Worldwide, in populations <14 years of age, type 1 diabetes incidence varies from <1/100,000 per year to >35/100,000 per year (5,6). Scandinavia has the highest and the Pacific Rim the lowest rates. Northern Europe and the U.S. share an intermediate range (8–17/100,000 per year). Most of the information regarding type 1 diabetes incidence thus far has come from regions with a high or intermediate incidence, mostly in Europe or North America (5,6). Setting up and maintaining population-based registries in very-low-incidence areas such as South America, Africa, and Asia are extremely difficult and so the data from these regions are still sparse (5). Nonetheless, the availability of standardized rates on type 1 diabetes incidence from these low-incidence areas is particularly important to confirm that the presumed large variation in incidence exists (5). When compared with the neighboring and Asian countries, the incidence of type 1 diabetes in Iran (3.7/100,000 per year) is less than that in Israel (6/100,000 per year), Kuwait (18.3/100,000 per year), or Russia (6/100,000 per year) but more than that in Pakistan (0.7/100,000 per year), Japan (1.4–2.2/100,000 per year), or China (0.1–2.3/100,000 per year) (5).

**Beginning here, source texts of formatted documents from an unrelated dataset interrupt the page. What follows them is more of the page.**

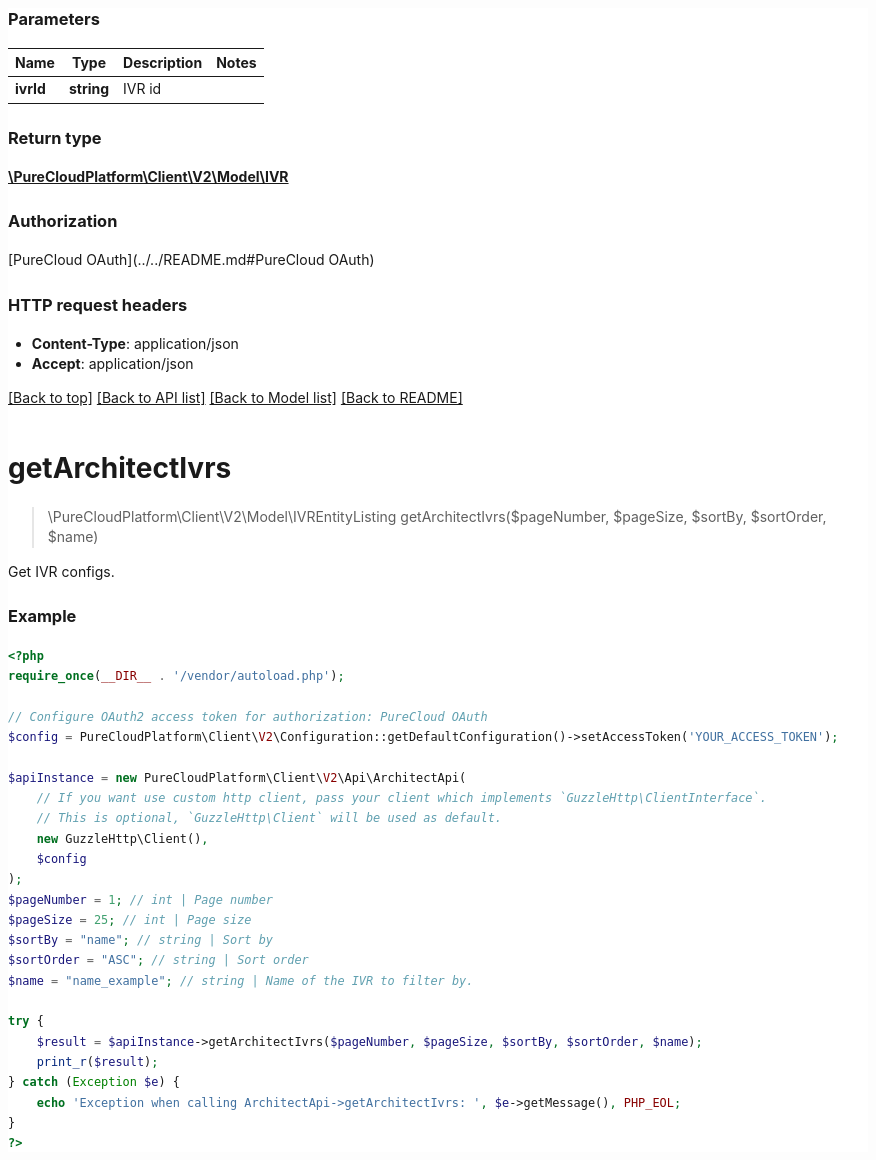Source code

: 
### Parameters

Name | Type | Description  | Notes
------------- | ------------- | ------------- | -------------
 **ivrId** | **string**| IVR id |

### Return type

[**\PureCloudPlatform\Client\V2\Model\IVR**](../Model/IVR.md)

### Authorization

[PureCloud OAuth](../../README.md#PureCloud OAuth)

### HTTP request headers

 - **Content-Type**: application/json
 - **Accept**: application/json

[[Back to top]](#) [[Back to API list]](../../README.md#documentation-for-api-endpoints) [[Back to Model list]](../../README.md#documentation-for-models) [[Back to README]](../../README.md)

# **getArchitectIvrs**
> \PureCloudPlatform\Client\V2\Model\IVREntityListing getArchitectIvrs($pageNumber, $pageSize, $sortBy, $sortOrder, $name)

Get IVR configs.



### Example
```php
<?php
require_once(__DIR__ . '/vendor/autoload.php');

// Configure OAuth2 access token for authorization: PureCloud OAuth
$config = PureCloudPlatform\Client\V2\Configuration::getDefaultConfiguration()->setAccessToken('YOUR_ACCESS_TOKEN');

$apiInstance = new PureCloudPlatform\Client\V2\Api\ArchitectApi(
    // If you want use custom http client, pass your client which implements `GuzzleHttp\ClientInterface`.
    // This is optional, `GuzzleHttp\Client` will be used as default.
    new GuzzleHttp\Client(),
    $config
);
$pageNumber = 1; // int | Page number
$pageSize = 25; // int | Page size
$sortBy = "name"; // string | Sort by
$sortOrder = "ASC"; // string | Sort order
$name = "name_example"; // string | Name of the IVR to filter by.

try {
    $result = $apiInstance->getArchitectIvrs($pageNumber, $pageSize, $sortBy, $sortOrder, $name);
    print_r($result);
} catch (Exception $e) {
    echo 'Exception when calling ArchitectApi->getArchitectIvrs: ', $e->getMessage(), PHP_EOL;
}
?>
```
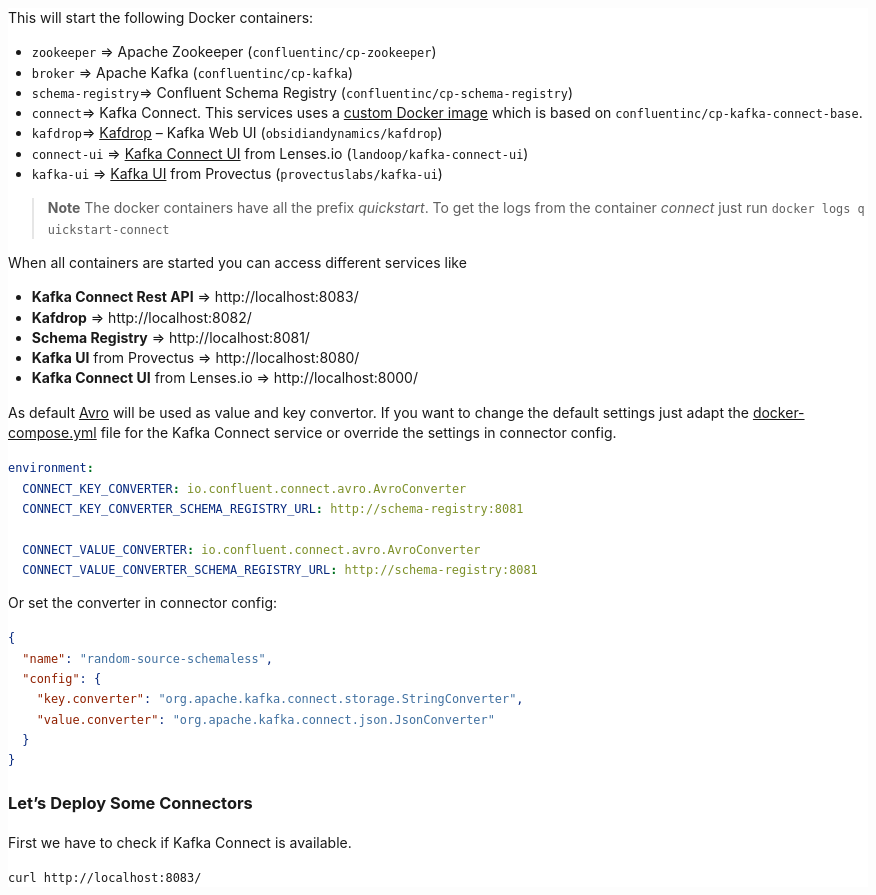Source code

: This will start the following Docker containers:

- `zookeeper` => Apache Zookeeper (`confluentinc/cp-zookeeper`)
- `broker` => Apache Kafka (`confluentinc/cp-kafka`)
- `schema-registry`=> Confluent Schema Registry (`confluentinc/cp-schema-registry`)
- `connect`=> Kafka Connect. This services uses a [custom Docker image](Dockerfile) which is based
  on `confluentinc/cp-kafka-connect-base`.
- `kafdrop`=> [Kafdrop](https://github.com/obsidiandynamics/kafdrop) – Kafka Web UI  (`obsidiandynamics/kafdrop`)
- `connect-ui` => [Kafka Connect UI](https://github.com/lensesio/kafka-connect-ui) from Lenses.io (`landoop/kafka-connect-ui`)
- `kafka-ui` => [Kafka UI](https://github.com/provectus/kafka-ui) from Provectus (`provectuslabs/kafka-ui`)

> **Note** The docker containers have all the prefix *quickstart*. To get
> the logs from the container *connect* just run `docker logs quickstart-connect`


When all containers are started you can access different services like

- **Kafka Connect Rest API** => http://localhost:8083/
- **Kafdrop** => http://localhost:8082/
- **Schema Registry** => http://localhost:8081/
- **Kafka UI** from Provectus => http://localhost:8080/
- **Kafka Connect UI** from Lenses.io => http://localhost:8000/

As default [Avro](https://avro.apache.org/) will be used as value and key convertor. If you want to change the default settings just
adapt the [docker-compose.yml](docker-compose.yml)
file for the Kafka Connect service or override the settings in connector config.

```yaml
environment:
  CONNECT_KEY_CONVERTER: io.confluent.connect.avro.AvroConverter
  CONNECT_KEY_CONVERTER_SCHEMA_REGISTRY_URL: http://schema-registry:8081

  CONNECT_VALUE_CONVERTER: io.confluent.connect.avro.AvroConverter
  CONNECT_VALUE_CONVERTER_SCHEMA_REGISTRY_URL: http://schema-registry:8081
```

Or set the converter in connector config:

```json
{
  "name": "random-source-schemaless",
  "config": {
    "key.converter": "org.apache.kafka.connect.storage.StringConverter",
    "value.converter": "org.apache.kafka.connect.json.JsonConverter"
  }
}
```

### Let’s Deploy Some Connectors

First we have to check if Kafka Connect is available.

```bash
curl http://localhost:8083/
```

In conclusion, in Iran, the incidence of type 1 diabetes is low but has a significant urban-rural difference. In this report, we have shown that type 1 diabetes has a female predilection but lacks significant seasonality. As the incidence of type 1 diabetes is increasing worldwide, the data produced by this study provide a baseline for assessing future changes.

This study would not have been possible without the contribution of the many people who helped with data collection at the different centers. Special thanks go to all the doctors, nurses, pharmacists, and medical students who provided a long-standing collaboration with this study.